Instructions for the task - Your output should be the entries below, exact in every detail.

=== Section Start ===

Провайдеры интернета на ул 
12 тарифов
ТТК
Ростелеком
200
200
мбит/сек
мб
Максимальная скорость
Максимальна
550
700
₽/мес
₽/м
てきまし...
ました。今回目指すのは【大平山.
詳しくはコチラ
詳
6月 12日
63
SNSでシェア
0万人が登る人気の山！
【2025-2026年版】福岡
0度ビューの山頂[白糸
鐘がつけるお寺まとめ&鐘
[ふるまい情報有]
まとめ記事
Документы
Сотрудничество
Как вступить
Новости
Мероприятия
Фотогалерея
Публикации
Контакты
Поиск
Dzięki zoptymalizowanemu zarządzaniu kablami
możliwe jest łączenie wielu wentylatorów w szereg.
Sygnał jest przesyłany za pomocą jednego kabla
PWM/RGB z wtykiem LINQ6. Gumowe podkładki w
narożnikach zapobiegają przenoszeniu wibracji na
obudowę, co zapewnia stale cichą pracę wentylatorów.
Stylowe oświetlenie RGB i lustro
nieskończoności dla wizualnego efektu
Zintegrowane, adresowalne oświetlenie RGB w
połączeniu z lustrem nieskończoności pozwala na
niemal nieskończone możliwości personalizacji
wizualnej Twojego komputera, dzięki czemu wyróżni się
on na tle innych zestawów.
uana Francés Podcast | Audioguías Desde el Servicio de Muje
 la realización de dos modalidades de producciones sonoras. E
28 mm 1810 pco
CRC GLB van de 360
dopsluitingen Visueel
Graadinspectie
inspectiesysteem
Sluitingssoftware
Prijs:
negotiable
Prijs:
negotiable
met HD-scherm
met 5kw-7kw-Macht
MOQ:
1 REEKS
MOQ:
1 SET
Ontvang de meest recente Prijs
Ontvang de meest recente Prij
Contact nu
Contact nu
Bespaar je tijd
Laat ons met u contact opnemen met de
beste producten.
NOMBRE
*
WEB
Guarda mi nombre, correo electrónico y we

=== Section End ===

Result -
Провайдеры интернета на ул 
12 тарифов
ТТК
Ростелеком
200
200
мбит/сек
мб
Максимальная скорость
Максимальна
550
700
₽/мес
₽/м
てきまし...
ました。今回目指すのは【大平山.
詳しくはコチラ
詳
6月 12日
63
SNSでシェア
0万人が登る人気の山！
【2025-2026年版】福岡
0度ビューの山頂[白糸
鐘がつけるお寺まとめ&鐘
[ふるまい情報有]
まとめ記事
Документы
Сотрудничество
Как вступить
Новости
Мероприятия
Фотогалерея
Публикации
Контакты
Поиск
Dzięki zoptymalizowanemu zarządzaniu kablami
możliwe jest łączenie wielu wentylatorów w szereg.
Sygnał jest przesyłany za pomocą jednego kabla
PWM/RGB z wtykiem LINQ6. Gumowe podkładki w
narożnikach zapobiegają przenoszeniu wibracji na
obudowę, co zapewnia stale cichą pracę wentylatorów.
Stylowe oświetlenie RGB i lustro
nieskończoności dla wizualnego efektu
Zintegrowane, adresowalne oświetlenie RGB w
połączeniu z lustrem nieskończoności pozwala na
niemal nieskończone możliwości personalizacji
wizualnej Twojego komputera, dzięki czemu wyróżni się
on na tle innych zestawów.
uana Francés Podcast | Audioguías Desde el Servicio de Muje
 la realización de dos modalidades de producciones sonoras. E
28 mm 1810 pco
CRC GLB van de 360
dopsluitingen Visueel
Graadinspectie
inspectiesysteem
Sluitingssoftware
Prijs:
negotiable
Prijs:
negotiable
met HD-scherm
met 5kw-7kw-Macht
MOQ:
1 REEKS
MOQ:
1 SET
Ontvang de meest recente Prijs
Ontvang de meest recente Prij
Contact nu
Contact nu
Bespaar je tijd
Laat ons met u contact opnemen met de
beste producten.
NOMBRE
*
WEB
Guarda mi nombre, correo electrónico y we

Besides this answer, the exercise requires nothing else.